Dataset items

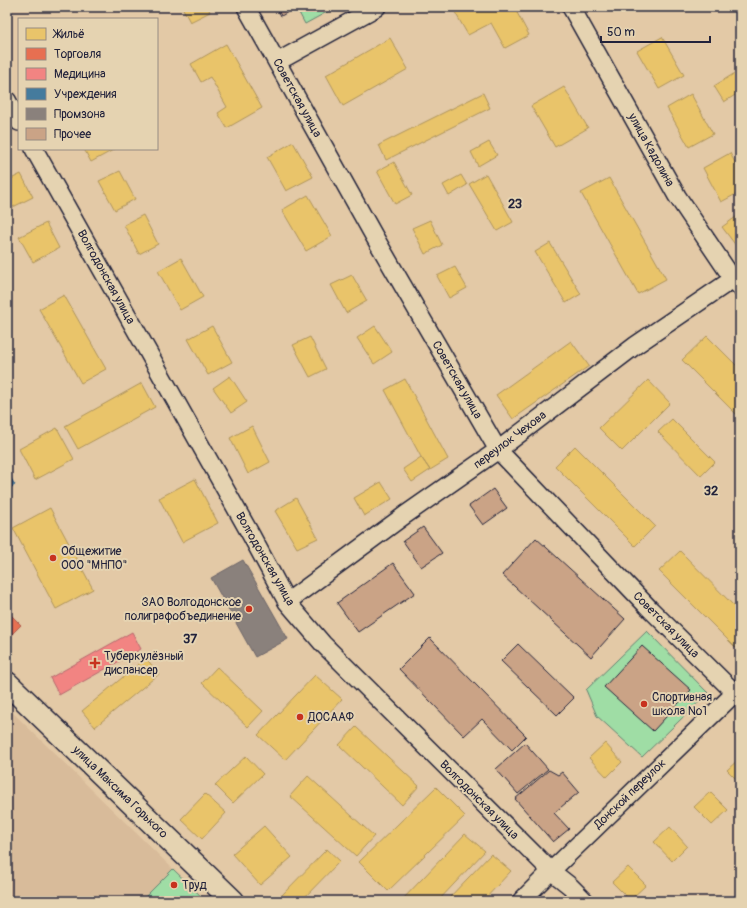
<svg xmlns="http://www.w3.org/2000/svg" width="747" height="908" font-family="Pangolin,sans-serif">
	<style>
		.built { fill: #d8bb9a }
		.green { fill: #9fdda5; stroke: #608070 }
		.homes { fill: #e9c46a; stroke: #ad935c }
		.shops { fill: #e76f51; stroke: #ac584a }
		.health { fill: #f28482; stroke: #b4676d }
		.public { fill: #457b9d; stroke: #3a6080 }
		.industry { fill: #8a817c; stroke: #6b6468 }
		.building { fill: #caa386; stroke: #22223b }
		.lines { fill: none; stroke-linecap: round; stroke-linejoin: round }
		.street-casing { stroke: #22223b; stroke-width: 20 }
		.secondary-casing { stroke: #22223b; stroke-width: 25 }
		.street { stroke: #e5d3b1; stroke-width: 17 }
		.secondary { stroke: #e5d3b1; stroke-width: 22 }
		.poi-dot { fill: #c8321e; stroke: #e5d3b1; stroke-width: 1.5 }
		.labels { text-anchor: middle; dominant-baseline: central; stroke-width: 4; stroke-linejoin: round; paint-order: stroke }
		.street-label { font-size: 12px; fill: #22223b; stroke: #e5d3b1 }
		.poi-label { font-size: 12px; fill: #22223b; stroke: #e5d3b1; text-anchor: start }
		.neighbourhood-label { font-size: 13px; font-weight: bold; fill: #22223b; stroke: #e5d3b1 }
	</style>
	<rect width="100%" height="100%" fill="#e3c9a6"/>
	<filter id="ink" filterUnits="userSpaceOnUse"><feTurbulence type="fractalNoise" baseFrequency=".025" numOctaves="2"/><feDisplacementMap in="SourceGraphic" scale="8" xChannelSelector="R" yChannelSelector="G"/><feConvolveMatrix kernelMatrix="1 2 1 2 8 2 1 2 1" color-interpolation-filters="sRGB"/></filter>
	<g filter="url(#ink)">
		<path class="built" d="M7,707L173,869L141,901H7Z"/>
		<path class="green" d="M296,7H336L305,24Z
			M647,631L708,693L642,757L597,716L586,690Z
			M173,869L206,901H141Z"/>
		<path class="homes" d="M182,7H208L210,12L190,22Z
			M452,7H514L529,35L505,48L491,23L468,35Z
			M662,37L684,75L659,89L637,51Z
			M390,38L408,69L343,106L326,75Z
			M226,44L262,108L227,128L218,113L227,107L210,77L201,82L191,64Z
			M740,70V92L724,102L714,86Z
			M564,87L588,128L555,147L531,106Z
			M483,93L490,108L386,160L379,145Z
			M691,94L713,134L689,147L667,108Z
			M293,142L313,177L286,191L267,157Z
			M489,142L497,155L478,166L471,152Z
			M84,149H115L91,162Z
			M730,153L740,172V192L721,202L703,168Z
			M394,162L412,195L395,204L377,171Z
			M120,171L135,199L115,210L99,181Z
			M21,174L33,197L7,210V181Z
			M486,174L513,222L497,231L469,184Z
			M461,175L467,185L449,196L443,185Z
			M609,178L666,279L638,294L581,193Z
			M308,195L332,236L306,251L282,210Z
			M740,214V251L722,227Z
			M143,215L158,244L139,254L124,225Z
			M430,220L442,245L425,254L412,228Z
			M46,223L59,248L33,262L19,237Z
			M550,243L581,294L566,303L535,252Z
			M181,258L203,297L180,310L158,271Z
			M455,267L467,288L449,298L437,276Z
			M352,275L367,301L346,313L331,285Z
			M64,295L106,369L81,383L39,309Z
			M212,326L232,362L208,375L188,339Z
			M375,326L392,352L374,364L357,338Z
			M707,336L740,369V418L682,360Z
			M310,337L326,369L310,377L293,345Z
			M571,341L589,366L513,419L496,395Z
			M230,376L247,402L231,413L213,388Z
			M405,379L448,459L430,470L421,457L385,390Z
			M648,380L670,403L622,451L599,428Z
			M142,383L155,407L78,449L65,426Z
			M672,419L715,462L701,476L658,432Z
			M252,426L270,462L248,474L230,438Z
			M57,428L74,459L35,480L19,449Z
			M575,446L655,526L635,546L555,466Z
			M421,457L430,470L412,482L403,469Z
			M195,479L218,523L182,542L159,498Z
			M381,482L392,499L364,516L354,498Z
			M296,498L318,538L297,548L275,511Z
			M50,508L93,589L56,609L13,528Z
			M680,551L740,612V648L738,650L659,571Z
			M146,658L159,674L95,727L82,711Z
			M217,667L263,711L248,727L202,683Z
			M315,675L342,699L285,760L258,735Z
			M356,727L419,786L402,805L339,745Z
			M605,743L622,762L607,777L589,758Z
			M246,756L263,774L233,803L215,785Z
			M740,758V783L727,770Z
			M308,776L374,836L356,856L290,796Z
			M436,787L465,816L388,891L359,862Z
			M710,792L728,810L712,825L694,807Z
			M205,794L226,813L202,839L181,819Z
			M264,826L292,857L260,885L232,854Z
			M670,827L687,846L672,861L654,842Z
			M465,834L485,851L438,901H401Z
			M327,849L340,861L301,901H284L280,897Z
			M491,854L511,871L483,901H446Z
			M628,867L646,885L630,900L612,882Z"/>
		<path class="shops" d="M7,611L21,625L7,639Z"/>
		<path class="health" d="M132,632L141,649L59,695L50,678Z"/>
		<path class="public" d="M7,472L15,485L7,490Z"/>
		<path class="industry" d="M243,560L288,639L255,657L211,578Z"/>
		<path class="building" d="M279,7H287L290,11L281,16L277,8Z
			M493,489L507,508L483,525L469,506Z
			M423,527L442,553L421,567L403,541Z
			M536,538L625,619L591,657L502,575Z
			M393,563L415,593L358,632L337,603Z
			M430,638L526,736L512,750L482,719L464,736L399,669Z
			M518,644L574,698L557,715L501,661Z
			M642,646L691,690L653,731L604,687Z
			M525,743L548,769L518,794L496,769Z
			M549,770L558,775L562,772L579,792L554,813L569,829L553,842L515,799Z"/>
		<g class="lines">
			<g class="street-casing">
				<path id="street" d="M246,7L374,236L498,450L649,608L740,698
					M571,7L677,196L733,279L740,287
					M277,62L377,7
					M7,100L19,122
					M34,149L251,535L287,602L323,644L551,871L570,886L585,901
					M287,602L405,515L498,450L636,345L733,279
					M521,901L551,871L740,688"/>
			</g>
			<g class="secondary-casing">
				<path id="secondary" d="M7,683L233,901"/>
			</g>
			<use href="#street" class="street"/>
			<use href="#secondary" class="secondary"/>
		</g>
	</g>
	<g class="poi-dot">
		<circle cx="53" cy="558" r="4"/>
		<circle cx="249" cy="609" r="4"/>
		<path d="M93 657h4v4h4v4h-4v4h-4v-4h-4v-4h4z"/>
		<circle cx="644" cy="704" r="4"/>
		<circle cx="300" cy="717" r="4"/>
		<circle cx="174" cy="885" r="4"/>
	</g>
	<g class="labels">
		<g class="street-label">
			<text transform="translate(297 98) rotate(61)">Советская улица</text>
			<text transform="translate(651 150) rotate(61)">улица Кадолина</text>
			<text transform="translate(106 277) rotate(61)">Волгодонская улица</text>
			<text transform="translate(457 380) rotate(60)">Советская улица</text>
			<text transform="translate(510 440) rotate(-37)">переулок Чехова</text>
			<text transform="translate(265 559) rotate(60)">Волгодонская улица</text>
			<text transform="translate(666 625) rotate(45)">Советская улица</text>
			<text transform="translate(120 792) rotate(44)">улица Максима Горького</text>
			<text transform="translate(630 794) rotate(-44)">Донской переулок</text>
			<text transform="translate(479 800) rotate(45)">Волгодонская улица</text>
		</g>
		<g class="poi-label">
			<text x="61" y="551">Общежитие<tspan x="61" dy="14">ООО "МНПО"</tspan></text>
			<text x="241" y="602" text-anchor="end">ЗАО Волгодонское<tspan x="241" dy="14">полиграфобъединение</tspan></text>
			<text x="104" y="656">Туберкулёзный<tspan x="104" dy="14">диспансер</tspan></text>
			<text x="652" y="697">Спортивная<tspan x="652" dy="14">школа №1</tspan></text>
			<text x="308" y="717">ДОСААФ</text>
			<text x="182" y="885">Труд</text>
		</g>
		<g class="neighbourhood-label">
			<text x="515" y="204">23</text>
			<text x="711" y="491">32</text>
			<text x="190" y="639">37</text>
		</g>
	</g>
	<rect width="747" height="908" fill="none" stroke="#e5d3b1" stroke-width="24"/>
	<rect x="12" y="12" width="723" height="884" fill="none" stroke="#22223b" stroke-width="1.5" filter="url(#ink)"/>
	<rect x="18" y="18" width="140" height="132" fill="#e5d3b1" stroke="#978c82"/>
	<rect x="26" y="28" width="20" height="12" fill="#e9c46a" stroke="#978c82"/>
	<text x="54" y="38" font-size="12" fill="#22223b">Жильё</text>
	<rect x="26" y="48" width="20" height="12" fill="#e76f51" stroke="#978c82"/>
	<text x="54" y="58" font-size="12" fill="#22223b">Торговля</text>
	<rect x="26" y="68" width="20" height="12" fill="#f28482" stroke="#978c82"/>
	<text x="54" y="78" font-size="12" fill="#22223b">Медицина</text>
	<rect x="26" y="88" width="20" height="12" fill="#457b9d" stroke="#978c82"/>
	<text x="54" y="98" font-size="12" fill="#22223b">Учреждения</text>
	<rect x="26" y="108" width="20" height="12" fill="#8a817c" stroke="#978c82"/>
	<text x="54" y="118" font-size="12" fill="#22223b">Промзона</text>
	<rect x="26" y="128" width="20" height="12" fill="#caa386" stroke="#978c82"/>
	<text x="54" y="138" font-size="12" fill="#22223b">Прочее</text>
	<path d="M601 36v6h109v-6" fill="none" stroke="#22223b" stroke-width="2"/>
	<text x="607" y="36" font-size="12" fill="#22223b" stroke="#e5d3b1" stroke-width="3" paint-order="stroke">50 m</text>
</svg>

#### TASK
Where does the word "lines" occur in the data? Copy every line that has it.

#### SOLUTION FOR THIS TASK
		.lines { fill: none; stroke-linecap: round; stroke-linejoin: round }
		<g class="lines">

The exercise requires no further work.